■ **Exercise prompt**
Write out all of the records below word for word, but leave out the pictures.

[Stored entries]

+-------+

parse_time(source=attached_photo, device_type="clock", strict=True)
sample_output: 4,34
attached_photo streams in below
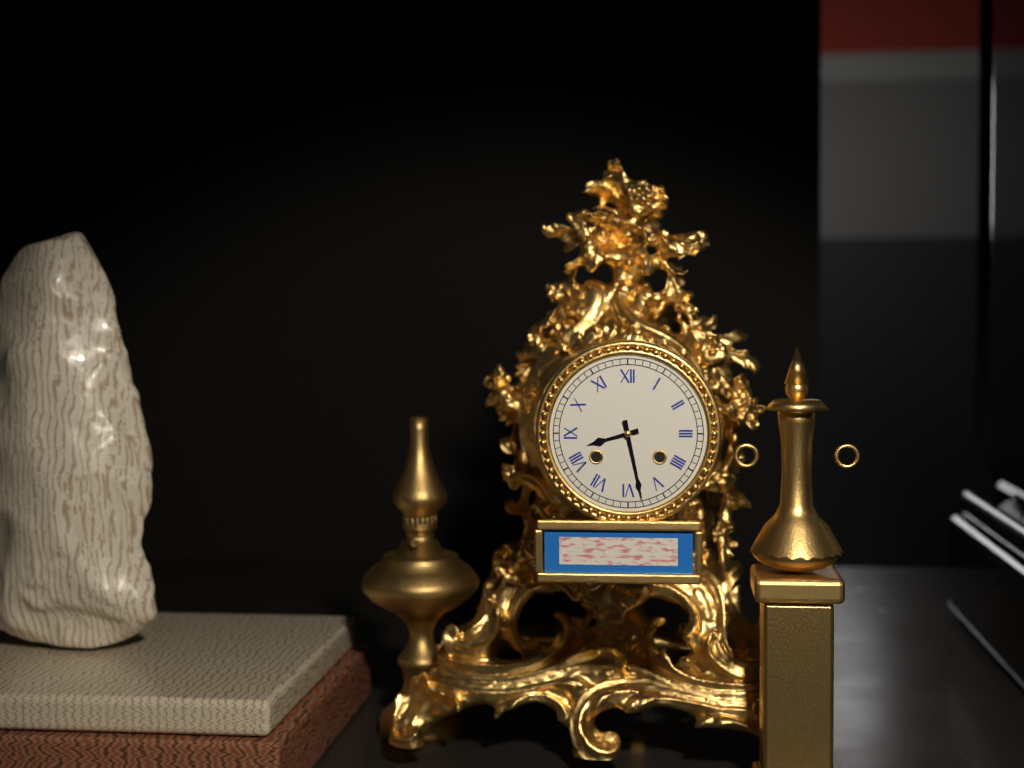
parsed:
8,28
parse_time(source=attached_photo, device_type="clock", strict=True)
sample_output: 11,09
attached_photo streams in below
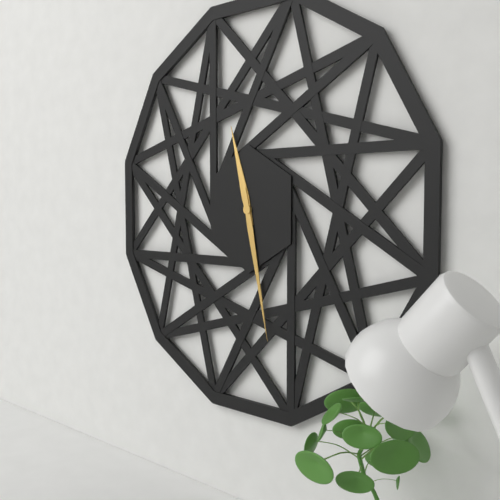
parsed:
11,28
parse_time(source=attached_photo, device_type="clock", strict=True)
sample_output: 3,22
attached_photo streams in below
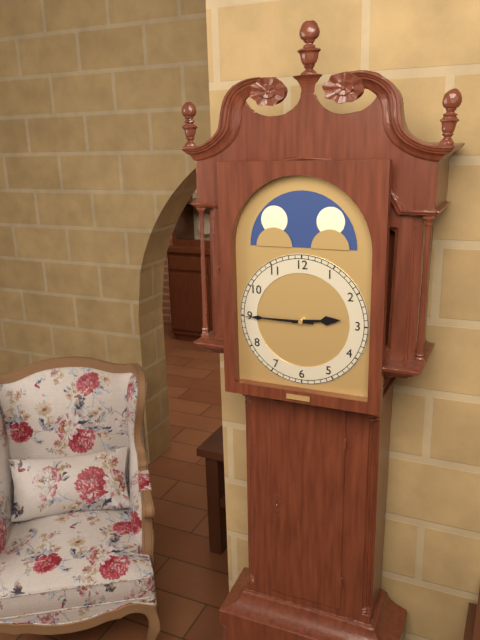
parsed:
2,45
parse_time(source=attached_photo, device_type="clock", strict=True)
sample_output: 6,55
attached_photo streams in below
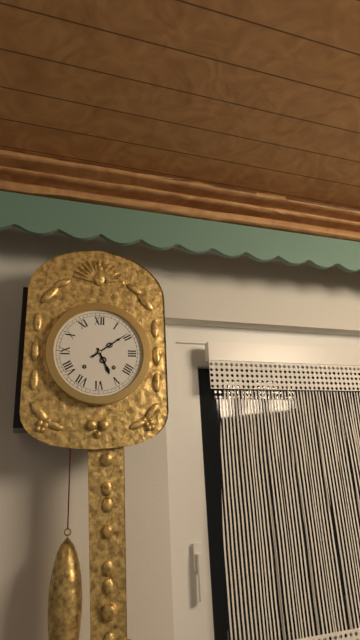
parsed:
5,09
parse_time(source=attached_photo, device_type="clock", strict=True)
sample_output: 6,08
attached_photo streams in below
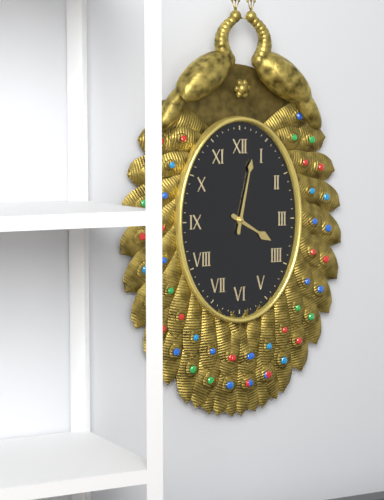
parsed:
4,02
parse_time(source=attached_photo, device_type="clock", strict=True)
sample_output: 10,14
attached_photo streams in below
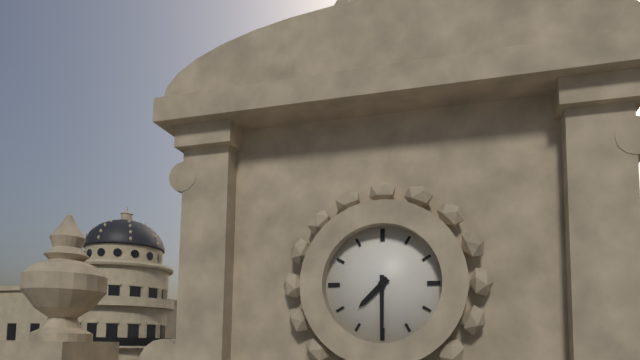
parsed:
7,30
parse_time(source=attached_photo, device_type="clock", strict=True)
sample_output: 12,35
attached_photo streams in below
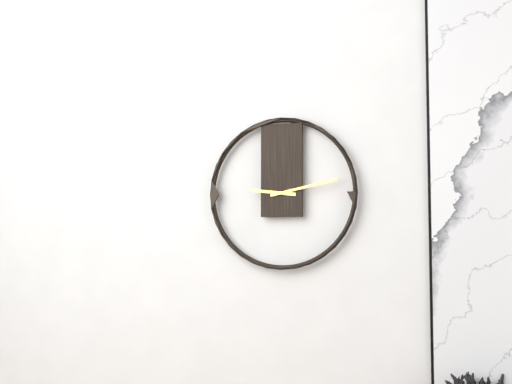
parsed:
9,13
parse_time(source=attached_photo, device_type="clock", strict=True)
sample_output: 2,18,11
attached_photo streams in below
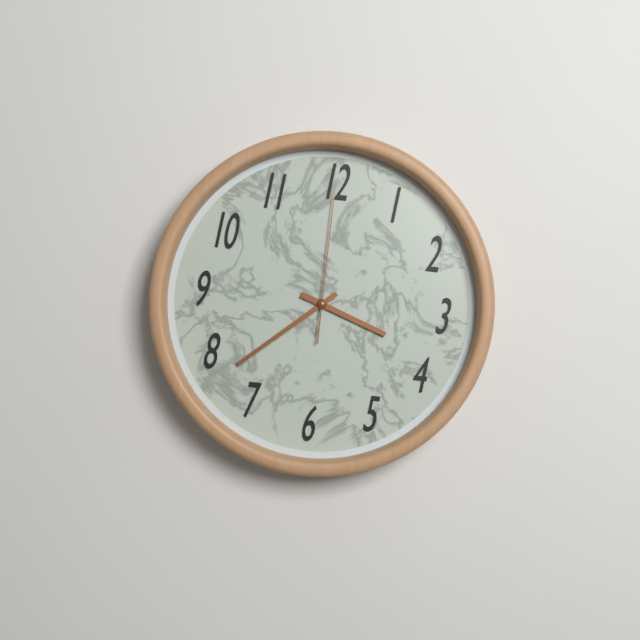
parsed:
3,38,00
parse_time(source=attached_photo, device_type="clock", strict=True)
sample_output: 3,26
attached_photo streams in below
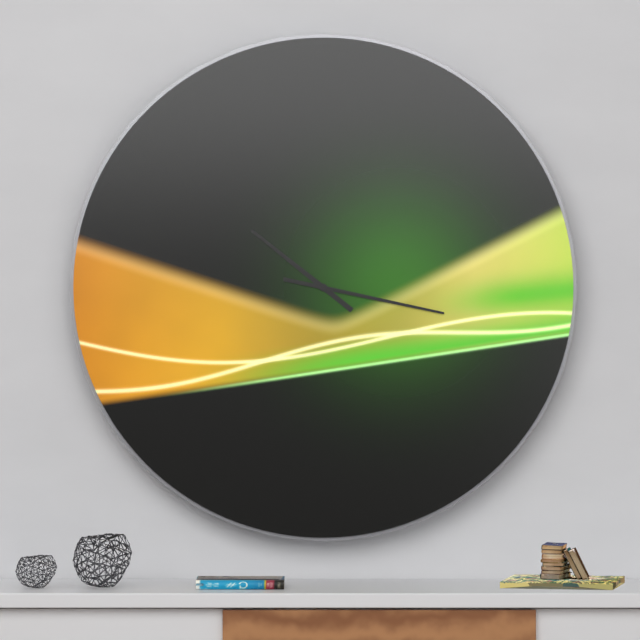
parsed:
10,17
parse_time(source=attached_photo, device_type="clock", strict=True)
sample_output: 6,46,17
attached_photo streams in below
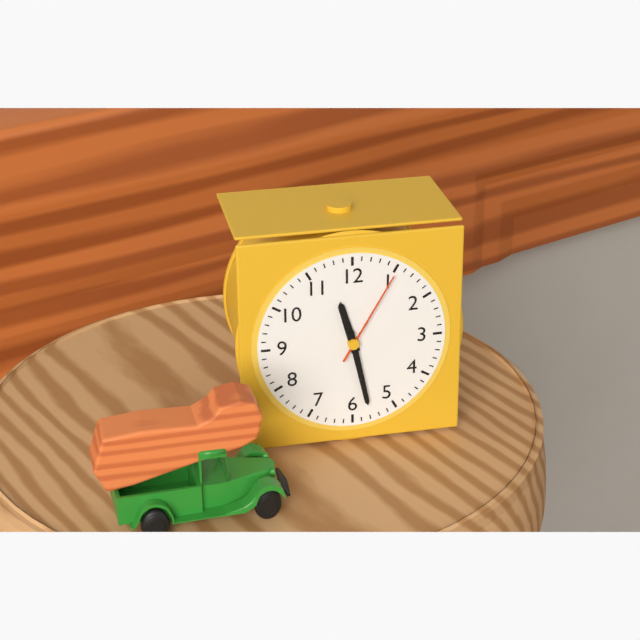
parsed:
11,28,05
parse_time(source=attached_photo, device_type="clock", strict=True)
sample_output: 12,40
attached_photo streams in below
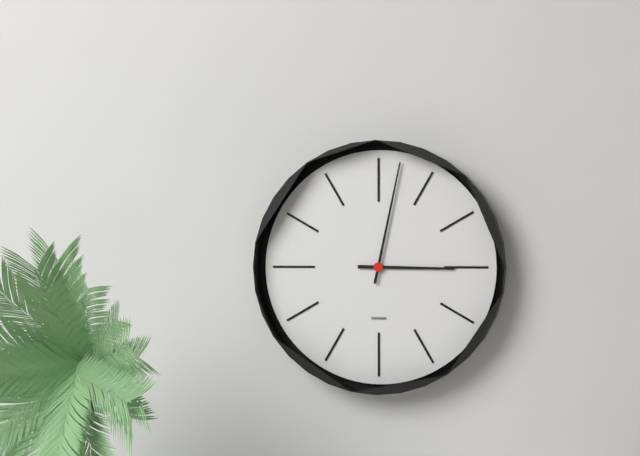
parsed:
3,02
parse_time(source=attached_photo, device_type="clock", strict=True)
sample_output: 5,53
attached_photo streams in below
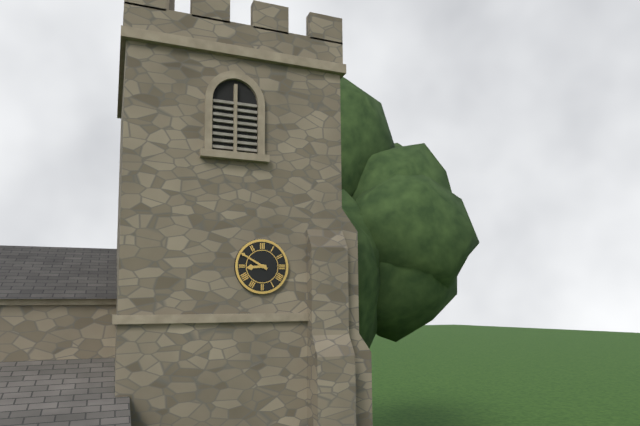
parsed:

+-------+

■ **Solution**
parse_time(source=attached_photo, device_type="clock", strict=True)
sample_output: 4,34
attached_photo streams in below
parsed:
8,28
parse_time(source=attached_photo, device_type="clock", strict=True)
sample_output: 11,09
attached_photo streams in below
parsed:
11,28
parse_time(source=attached_photo, device_type="clock", strict=True)
sample_output: 3,22
attached_photo streams in below
parsed:
2,45
parse_time(source=attached_photo, device_type="clock", strict=True)
sample_output: 6,55
attached_photo streams in below
parsed:
5,09
parse_time(source=attached_photo, device_type="clock", strict=True)
sample_output: 6,08
attached_photo streams in below
parsed:
4,02
parse_time(source=attached_photo, device_type="clock", strict=True)
sample_output: 10,14
attached_photo streams in below
parsed:
7,30
parse_time(source=attached_photo, device_type="clock", strict=True)
sample_output: 12,35
attached_photo streams in below
parsed:
9,13
parse_time(source=attached_photo, device_type="clock", strict=True)
sample_output: 2,18,11
attached_photo streams in below
parsed:
3,38,00
parse_time(source=attached_photo, device_type="clock", strict=True)
sample_output: 3,26
attached_photo streams in below
parsed:
10,17
parse_time(source=attached_photo, device_type="clock", strict=True)
sample_output: 6,46,17
attached_photo streams in below
parsed:
11,28,05
parse_time(source=attached_photo, device_type="clock", strict=True)
sample_output: 12,40
attached_photo streams in below
parsed:
3,02
parse_time(source=attached_photo, device_type="clock", strict=True)
sample_output: 5,53
attached_photo streams in below
parsed:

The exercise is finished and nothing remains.